Employment Agreements. We understand the diverse and complex legal and business issues presented by executive employment agreements, including compensation arrangements, fringe benefits, severance pay, change-in-control protection, confidentiality and non-competition restrictions, and current industry practices. We assist employers in the design and drafting of executive employment agreements and related arrangements.
Equity-Based Compensation. Our Group has substantial experience related to the design, implementation and operation of equity-based compensation arrangements, including stock options, stock appreciation rights, restricted stock, restricted stock units, employee stock purchase plans, phantom stock, and performance units, taking into account a myriad of tax, accounting, and securities law considerations.
Performance-Based Compensation.
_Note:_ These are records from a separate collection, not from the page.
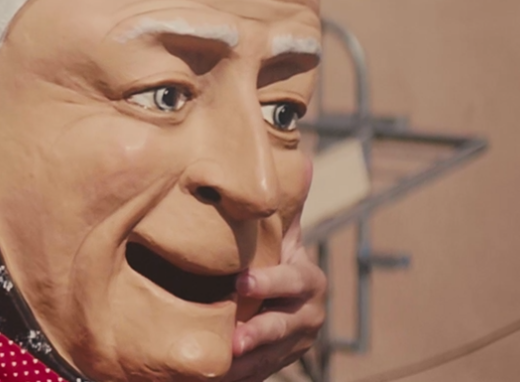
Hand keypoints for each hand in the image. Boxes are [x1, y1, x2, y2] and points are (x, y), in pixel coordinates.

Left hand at [224, 219, 326, 381]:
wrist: (278, 300)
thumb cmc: (273, 257)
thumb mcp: (282, 235)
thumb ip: (287, 205)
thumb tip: (303, 160)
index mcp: (306, 280)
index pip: (294, 280)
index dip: (270, 282)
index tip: (241, 282)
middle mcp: (306, 314)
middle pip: (284, 326)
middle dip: (260, 332)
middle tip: (233, 337)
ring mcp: (292, 344)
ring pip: (270, 356)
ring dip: (246, 362)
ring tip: (220, 364)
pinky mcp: (275, 364)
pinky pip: (258, 373)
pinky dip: (238, 374)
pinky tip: (213, 374)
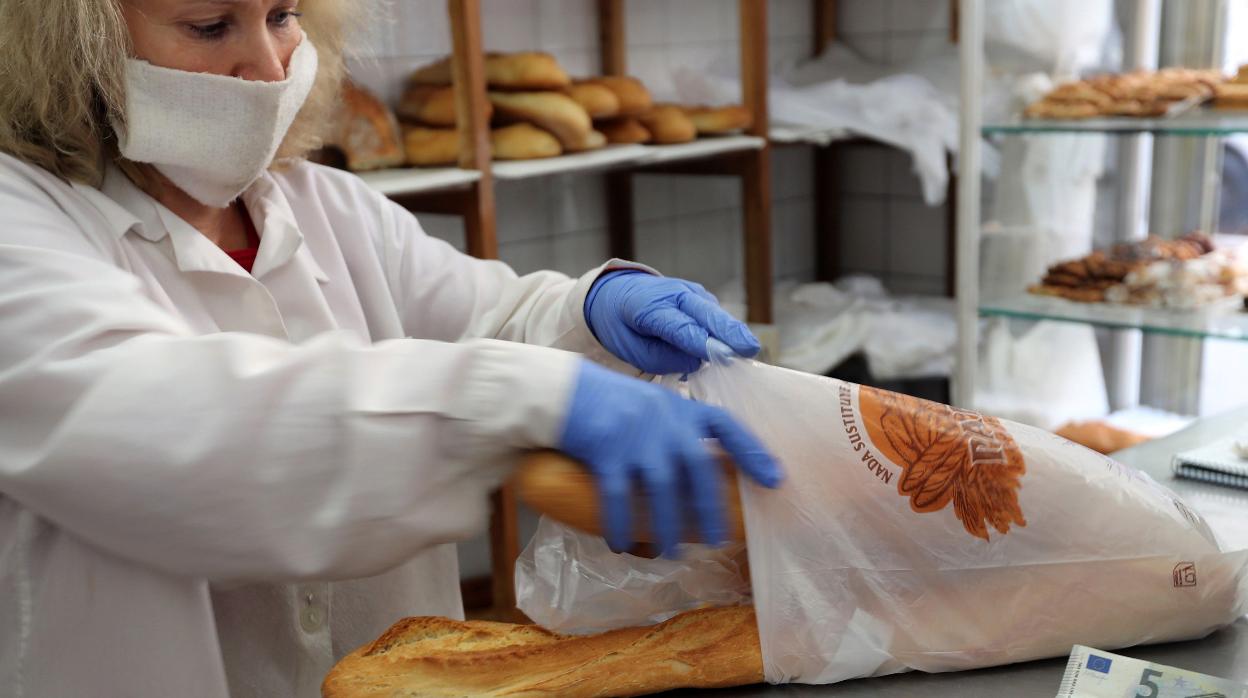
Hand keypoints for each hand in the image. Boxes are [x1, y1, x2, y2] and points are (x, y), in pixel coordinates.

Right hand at [558, 360, 782, 555]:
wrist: (565, 391)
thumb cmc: (612, 403)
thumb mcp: (653, 406)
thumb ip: (675, 431)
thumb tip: (695, 478)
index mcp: (681, 408)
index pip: (726, 426)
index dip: (753, 452)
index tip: (775, 479)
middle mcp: (664, 419)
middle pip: (698, 466)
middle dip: (709, 507)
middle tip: (716, 540)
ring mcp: (635, 434)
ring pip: (661, 487)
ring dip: (667, 524)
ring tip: (670, 553)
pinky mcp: (605, 449)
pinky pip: (618, 495)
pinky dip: (620, 524)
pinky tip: (620, 544)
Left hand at [585, 271, 760, 374]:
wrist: (618, 293)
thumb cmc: (624, 327)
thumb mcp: (632, 349)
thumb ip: (663, 359)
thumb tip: (700, 362)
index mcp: (648, 306)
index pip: (680, 327)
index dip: (703, 342)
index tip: (724, 357)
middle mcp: (674, 293)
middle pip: (707, 313)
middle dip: (730, 331)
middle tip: (750, 349)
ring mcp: (691, 292)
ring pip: (716, 314)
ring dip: (732, 333)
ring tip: (748, 352)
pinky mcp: (702, 297)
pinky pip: (716, 316)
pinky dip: (726, 331)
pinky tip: (734, 347)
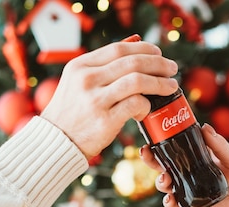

Performance-based compensation plans can be an important incentive to attracting and retaining executives who have multiple employment options. Our Group can help companies structure a plan that is in compliance with federal regulations and that will provide appropriate tax benefits to both parties.
Nonqualified Deferred Compensation Arrangements. We are highly skilled in designing and implementing nonqualified deferred compensation arrangements, including plans such as top-hat, excess benefit, make-up/mirror, phantom stock, and those related to tax-exempt employers. We assist employers in the selection, design and implementation of appropriate funding vehicles, including rabbi trusts, secular trusts, and other forms of security, and ensure that all plans are in compliance with Section 409A of the Internal Revenue Code.
Severance Arrangements. We are involved in all aspects of the negotiation, design, and implementation of severance provisions, including change-in-control protection, golden handcuffs, confidentiality and non-competition.
Fringe Benefits. Our Group has substantial experience related to the design, implementation, and operation of fringe-benefit arrangements, including housing assistance, relocation benefits, meals and lodging, employer-provided automobiles, qualified transportation fringe benefits, expense reimbursements, working-condition fringe benefits and no-additional-cost fringe benefits.
Change-in-Control Protection. Change-in-control protection not only protects a company’s executives, it also benefits the company by allowing the executives to evaluate potential business combination opportunities in an unbiased manner, without being distracted or dissuaded by the potential impact on them individually. However, such protection raises a series of complex tax, corporate governance and SEC disclosure considerations. We understand the issues presented by change-in-control protection agreements and assist employers in the design and drafting of arrangements which achieve a desired balance of the corporation’s and the executive’s concerns.
Split-Dollar Life Insurance Arrangements. Creating an arrangement that mutually benefits, from a value and tax perspective, both the employer and employee is an important consideration in the realm of executive compensation. When appropriate under the situation, our attorneys guide clients in selecting the most appropriate split-dollar life insurance plan. The most common options include endorsement, assignment, equity, and reverse split-dollar.
Director Compensation Arrangements. We are regularly called on to design and implement the compensation arrangements of non-employee directors and consultants, including share-equivalent unit arrangements and performance-based compensation.
Compensation Committee Advice. The compensation committee of a public company must consider increasing legal considerations, including the fiduciary duties of its members, taxation, SEC disclosure, Sarbanes-Oxley, exchange listing rules, institutional shareholder policies, employee relations, and public image. We provide ongoing advice regarding executive compensation arrangements, including tax, corporate governance, and reporting issues.
Payroll Reporting. We have substantial experience in the payroll withholding and reporting requirements applicable to executive compensation, including Form W-2 reporting, Form 1099 reporting, federal and state income tax withholding, and FICA taxation and withholding.
Tax-Exempt Organizations. Compensating executives of tax-exempt organizations requires special attention to additional considerations, including Section 457 of the Internal Revenue Code. We work with attorneys in the firm’s Not-for-Profit Group to help tax-exempt entities evaluate, design, and implement plans and arrangements that are sensitive to all of the unique legal considerations associated with tax-exempt organizations.